The Higher the CRC Risk, the Lower the Adherence?
(Aliment Pharmacol Ther 2022;55[11]:1402-1413)
This study includes 888 patients diagnosed with IBD from 2005 to 2008, who underwent at least one colonoscopy by 2020. Per the ECCO guidelines, patients at highest risk for developing CRC, such as those with primary sclerosing cholangitis (PSC) (the highest-risk group), should have a colonoscopy immediately following diagnosis and then every year. Patients with such conditions as post-inflammatory polyps or a family history of CRC (the medium-risk group) should have an initial colonoscopy and then additional colonoscopies every two to three years, while all others (the lowest-risk group) should have a colonoscopy every five years after their initial procedure.
The researchers stratified patients by their risk level and documented how many colonoscopies they received. Only 27% of patients fully adhered to ECCO screening guidelines (95% CI, 24%-29%), and adherence declined as risk level increased (odds ratio [OR] for adherence, 3.52; 95% CI, 2.46-5.04; P<0.001 and OR, 4.29; 95% CI, 2.41-7.64; P<0.001 for intermediate- and high- vs. low-risk groups). Adherence to the guidelines was associated with better detection of advanced lesions (hazard ratio, 3.59; 95% CI, 1.3-10.1; P=0.016).
Considerations for Bowel-Impacting Radiation and IBD-Associated Malignancies
(J Gastrointest Oncol 2022;13[5]:2565-2582)
This article is a synthesis of 21 studies of the impact of pelvic cancer radiation therapy (e.g., for colorectal carcinoma, anal carcinoma and prostate cancer) on patients who also have IBD.

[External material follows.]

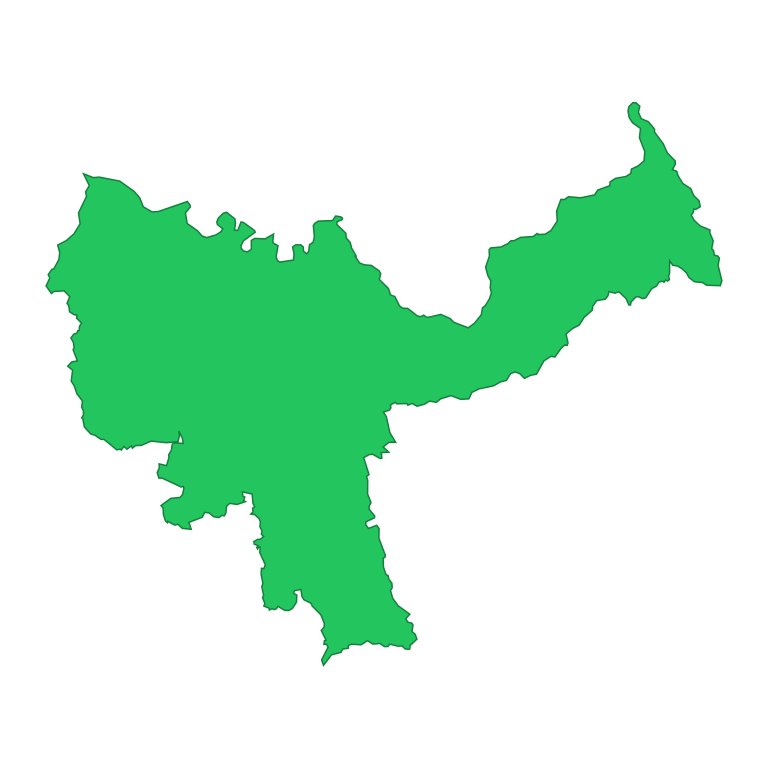 Kyaukse, Mandalay, Myanmar
{"feature_id": "60261553B75007894173024", "entity_name": "Kyaukse", "entity_type": "district", "adm_level": 2, "iso_a3": "MMR", "parent_name": "Myanmar", "parent_adm1": "Mandalay", "projection": "mercator", "projection_center": [96.313, 21.579], "detail": "fine", "context": "isolated", "style": "filled", "palette": "green", "viewbox_px": 768, "rotation_deg": 0, "n_neighbors": 0, "source": "geoboundaries", "source_scale": "gbopen_adm2", "svg_char_len": 6078}
<svg xmlns="http://www.w3.org/2000/svg" viewBox="0 0 768 768"><path d="M323.5,665.3L331.5,654.8L341.0,652.3L342.6,649.1L348.4,648.2L348.4,645.4L351.4,644.2L361.0,644.8L367.5,640.7L372.8,644.1L380.0,643.5L384.4,646.6L388.1,646.5L389.7,644.1L398.1,646.2L402.1,645.9L404.9,648.8L408.2,649.4L409.7,649.1L410.1,645.5L416.9,639.2L415.2,634.3L412.0,631.5L413.0,625.0L411.8,623.1L407.6,622.0L405.8,618.7L409.8,614.2L398.1,605.7L392.7,598.3L390.5,590.5L392.2,587.8L391.9,583.3L388.8,579.1L388.2,575.7L385.9,574.5L383.4,566.8L383.2,558.4L385.1,557.1L385.3,555.2L378.9,538.2L379.1,528.6L376.7,525.3L368.5,528.4L365.8,524.8L365.8,521.9L374.5,517.8L374.7,516.0L369.1,509.2L369.2,506.2L371.0,502.5L367.6,494.1L367.7,480.2L366.5,476.6L369.0,474.5L363.7,457.7L368.9,454.7L372.6,454.2L380.1,458.5L381.8,458.2L381.4,452.6L388.8,452.2L383.2,447.0L388.7,442.4L395.6,442.3L389.9,432.7L386.3,416.6L383.4,412.0L389.4,410.2L390.8,407.9L390.6,404.9L395.3,402.3L396.6,403.8L406.9,403.6L407.9,405.2L412.0,403.4L417.0,406.2L424.3,404.3L429.6,401.1L436.4,402.3L440.6,398.8L451.0,395.6L460.6,399.3L468.8,398.9L472.0,392.3L479.0,388.9L493.6,385.8L500.4,381.9L506.4,380.4L510.6,373.6L515.2,371.9L520.0,373.8L524.4,378.4L530.6,375.3L536.5,374.2L543.9,360.9L550.9,356.3L554.9,357.0L560.8,348.7L564.5,345.2L567.3,345.3L568.0,342.8L566.0,334.0L572.6,328.5L579.3,325.0L584.1,317.4L592.4,310.1L592.6,306.5L596.7,300.6L605.3,299.2L607.9,295.9L609.0,291.6L615.1,293.2L618.1,291.8L619.8,292.6L626.1,298.6L628.9,305.0L630.5,305.0L631.0,302.1L635.8,297.0L638.2,296.6L642.5,298.6L645.7,297.9L651.6,288.8L656.5,286.0L659.1,281.9L662.8,281.2L664.0,282.3L665.8,279.9L667.6,281.1L669.4,279.6L668.6,275.9L669.6,273.5L669.6,260.8L672.8,265.3L677.6,266.0L682.1,268.8L686.6,273.0L688.9,277.4L694.4,281.7L702.9,282.7L706.6,285.2L720.3,285.7L721.9,280.8L718.1,265.3L719.4,258.2L717.9,256.1L714.3,255.1L713.5,250.4L711.7,248.8L713.2,240.9L709.7,232.5L710.0,230.0L700.1,225.9L694.2,220.3L691.2,215.2L693.2,212.5L693.9,209.0L696.0,209.3L700.3,206.7L699.0,200.7L693.8,195.7L690.7,188.6L682.8,183.5L678.0,175.6L676.7,171.2L672.4,169.7L675.3,164.3L675.2,161.0L667.3,152.9L663.2,143.7L654.6,132.2L654.5,129.1L648.4,121.7L641.3,118.8L638.4,112.2L639.8,106.3L636.0,102.7L632.8,102.7L628.9,106.7L628.0,111.1L629.2,117.6L632.6,122.8L640.5,128.5L639.4,137.7L644.8,151.5L644.0,160.9L638.0,166.0L631.5,169.0L630.7,173.5L625.9,176.5L615.7,178.3L610.1,181.8L609.8,185.7L597.8,190.0L594.6,194.9L580.6,197.8L568.5,196.7L564.5,199.5L560.9,199.4L556.7,210.9L557.2,221.1L550.9,230.6L545.2,234.2L538.8,234.5L537.0,233.5L533.3,236.5L520.5,237.4L514.1,240.7L511.0,240.7L507.9,243.6L501.0,247.0L490.7,247.9L489.1,249.7L489.4,256.1L485.6,267.2L487.9,275.7L490.8,280.9L490.2,287.7L491.4,293.0L489.4,298.9L485.4,305.5L482.5,307.8L481.2,314.9L474.4,323.3L468.3,327.8L453.8,322.3L450.2,318.6L440.8,314.4L429.8,317.0L426.5,317.3L423.7,315.1L420.7,316.7L417.3,315.9L407.7,308.4L402.6,308.2L399.4,305.7L394.8,296.5L390.6,295.0L388.4,288.4L379.4,279.6L380.7,273.6L379.2,270.9L371.3,265.4L364.3,264.8L359.6,263.0L355.2,256.4L356.2,256.1L351.7,248.2L350.2,242.5L346.2,237.9L345.9,233.3L336.6,224.2L337.3,221.6L342.0,219.8L342.5,218.1L340.7,216.8L335.7,216.0L332.5,220.6L318.3,221.1L314.6,223.5L313.3,225.7L314.4,236.8L313.1,242.3L309.5,244.7L308.7,251.4L306.6,253.8L303.5,251.1L303.3,247.0L300.8,244.8L295.8,244.8L292.6,246.9L294.0,253.9L293.5,260.0L279.7,262.1L277.4,260.5L276.1,256.8L278.0,245.7L273.3,243.1L272.8,241.6L273.6,234.0L265.1,238.9L254.8,238.4L252.2,239.8L251.3,240.6L251.4,249.2L247.7,251.8L243.6,251.1L241.2,248.3L241.0,245.9L243.4,240.8L255.3,232.2L254.4,230.4L243.3,222.4L241.0,222.0L237.8,230.4L234.5,230.1L235.5,223.2L234.9,218.9L226.6,212.3L223.1,213.3L218.2,218.3L216.8,222.0L217.4,224.6L222.8,228.7L220.9,231.7L216.2,234.8L206.7,237.6L202.0,235.9L197.5,230.8L187.2,223.5L185.4,212.9L190.2,207.2L190.1,205.2L187.4,201.5L158.4,211.5L152.0,211.9L143.3,206.8L139.6,197.6L133.9,191.2L119.7,181.1L99.2,177.1L93.4,177.6L83.5,173.8L89.3,185.6L85.6,191.8L86.5,196.5L78.5,212.9L80.1,223.8L73.9,233.9L66.3,240.6L57.7,245.1L59.7,252.5L58.9,259.5L53.9,268.8L51.9,269.3L48.2,274.6L49.8,278.0L46.1,285.9L51.4,293.5L53.7,291.5L64.1,290.8L69.7,296.6L67.0,303.5L68.7,305.5L69.6,311.8L74.1,314.7L76.9,315.1L76.6,318.2L81.6,323.1L79.5,326.2L79.2,330.5L77.7,330.7L76.9,333.1L73.8,334.1L70.9,338.0L73.4,342.5L74.1,347.6L73.1,349.8L77.4,360.9L71.8,361.9L67.7,366.2L72.6,370.2L71.2,381.1L74.2,385.8L76.8,393.6L82.5,401.1L81.6,407.1L83.4,410.8L83.4,415.0L81.7,417.9L82.7,418.1L84.4,427.1L90.8,434.0L94.8,435.2L100.9,439.3L104.2,439.5L116.7,449.8L120.5,449.2L121.3,450.1L123.8,446.4L127.0,449.2L131.5,445.8L132.4,448.2L135.5,445.6L141.3,445.4L151.1,441.1L166.5,442.7L178.0,441.7L179.5,435.3L178.7,431.0L182.3,437.9L183.2,443.4L173.5,442.9L172.2,444.4L171.3,450.3L168.6,454.9L169.0,457.2L166.6,465.6L159.1,463.9L159.3,468.0L157.2,472.5L158.9,478.1L162.1,478.1L181.1,487.0L183.3,486.5L183.9,488.3L182.5,494.6L180.1,497.4L170.7,498.4L161.0,505.6L163.1,508.1L163.4,514.5L165.5,521.0L167.5,522.7L167.8,521.4L174.7,525.1L177.9,524.3L182.3,528.4L191.2,529.3L188.9,522.4L202.3,517.2L204.7,512.4L209.2,512.9L213.6,516.7L219.0,517.6L221.8,515.4L224.3,515.9L225.9,512.9L226.6,506.2L229.7,503.4L237.1,504.4L245.5,501.6L243.6,500.5L244.8,497.1L242.8,495.9L242.4,491.9L252.1,494.0L253.0,503.6L254.7,506.7L252.5,508.3L253.1,511.8L250.8,514.1L254.9,514.7L259.2,518.8L260.4,521.8L259.9,526.6L262.1,531.5L261.3,534.1L263.6,536.5L260.1,539.4L257.8,539.3L253.8,541.6L254.3,544.2L258.0,545.5L256.7,547.6L257.7,549.0L258.5,547.2L260.1,546.9L259.8,552.7L265.3,564.8L263.8,568.6L261.5,568.3L261.1,574.3L262.9,583.4L261.8,586.7L263.6,595.5L262.5,597.5L264.9,603.6L263.8,606.1L268.8,608.0L269.4,610.0L272.0,608.7L274.3,609.6L276.6,608.7L277.9,606.3L284.8,610.4L288.8,610.5L292.5,608.4L296.5,602.1L296.8,595.0L293.8,593.5L293.9,591.8L294.7,590.6L300.8,589.5L302.1,596.9L304.0,599.8L311.1,603.3L312.1,605.9L320.8,614.8L324.3,623.3L324.2,626.9L321.2,630.4L326.1,640.3L324.4,640.7L323.9,644.4L326.5,644.2L328.1,647.1L321.6,659.9L323.5,665.3Z" fill="#22c55e" stroke="#15803d" stroke-width="1.5"/></svg>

In the past, IBD patients have been less likely to receive radiotherapy in areas near the bowel due to the lack of knowledge of potential toxicities and flares. The National Comprehensive Cancer Network guidelines rate active IBD as an absolute contraindication to external beam therapy for the treatment of prostate cancer and rate inactive ulcerative colitis as a relative contraindication.
Researchers combed through published articles on PubMed and screened all publications from January 1990 to June 2021, using applicable PRISMA scoping review guidelines. Relevant clinical studies, meta-analyses, case reports and reviews were included in the study. Reviews were included to better reflect the reasoning and recommendations of decision-guiding literature on the use of radiation therapy in the treatment of IBD.
The researchers found that radiation therapy can be safely administered concomitantly with IBD treatment, and detailed different types of radiation therapy protocols based on the specific cancer. For example, based on the literature the researchers recommended that people with colon cancer undergo total proctocolectomy with ileal pouch-anal anastomosis, and then receive conformational radiation therapy in a prone position.
They also suggested patients with rectal cancer should receive proton therapy rather than external beam radiation therapy, whereas high-dose rate brachytherapy appears to be the best radiation mode for people with prostate cancer.
The researchers concluded that IBD should not be categorized as an absolute contradiction to radiation therapy, given the lack of evidence for increased toxicities in the literature and advances in radiation therapy that have reduced radiation doses to the bowel. They added that more research is warranted but noted that it is clear that policies concerning the use of radiation therapy in IBD should be updated.